Con su teoría de la influencia moral, Abelardo no minimizó la muerte de Cristo sino que la desvinculó de cualquier conexión con el perdón de los pecados. Además, desvinculó la expiación de una realidad objetiva —lo que Cristo realizó en la cruz por los pecadores— hasta hacerla una influencia subjetiva sobre ellos, que les impulsa a corresponder a este amor. Abelardo describió así el centro de la fe cristiana: «Cristo murió por nosotros para mostrar cuán grande era Su amor por la humanidad y para demostrar que el amor es la esencia del cristianismo».
Abelardo también fue responsable de la evolución de la escatología escolástica. En concreto, revisó la doctrina del limbo infantium —el limbo de los infantes— que Agustín había articulado mucho antes. Agustín creía que los infantes que no estaban bautizados (y, por tanto, no estaban limpios del pecado original ni habían nacido de nuevo por el Espíritu Santo mediante la regeneración bautismal) no podían entrar en el reino de los cielos. Como estos niños no bautizados nunca habían pecado de manera personal, decía Agustín, no necesitaban «la remisión de un pecado que ellos no han cometido en su vida», sino que solo les faltaba el perdón del pecado original. En consecuencia, Agustín postuló que los infantes que mueren «sin ser bautizados se verán envueltos en la más leve condenación de todas».

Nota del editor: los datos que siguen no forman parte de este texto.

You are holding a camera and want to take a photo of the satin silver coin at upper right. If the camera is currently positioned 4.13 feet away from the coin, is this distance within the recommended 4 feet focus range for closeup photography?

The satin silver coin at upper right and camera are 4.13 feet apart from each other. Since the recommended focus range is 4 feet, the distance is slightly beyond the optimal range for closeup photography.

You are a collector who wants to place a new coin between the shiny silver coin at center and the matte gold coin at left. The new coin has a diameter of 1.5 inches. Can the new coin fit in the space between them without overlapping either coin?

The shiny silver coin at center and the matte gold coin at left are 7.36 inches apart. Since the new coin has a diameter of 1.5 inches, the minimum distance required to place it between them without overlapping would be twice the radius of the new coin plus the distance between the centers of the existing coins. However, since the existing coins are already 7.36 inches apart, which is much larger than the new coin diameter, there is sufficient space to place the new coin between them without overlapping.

Abelardo discrepó, negando que los niños no bautizados experimentaran algún tormento físico en el infierno. En cambio, afirmó que su único castigo es el dolor de la pérdida: pierden la visión beatífica, la bendición de ver a Dios cara a cara en el cielo. El Papa Inocencio III retomó la noción de Abelardo y afirmó que los niños que mueren sin estar bautizados, y por lo tanto todavía caracterizados por el pecado original, no sufren «ningún otro dolor, ya sea por el fuego [físico] o por el [pinchazo] de la conciencia, que no sea el dolor de verse privados para siempre de la visión de Dios». Tomás de Aquino, también teólogo escolástico, modificaría aún más la visión de la iglesia sobre el limbo infantium.
En resumen, Abelardo fue un colaborador destacado de la escolástica tanto en su metodología como en su formulación teológica.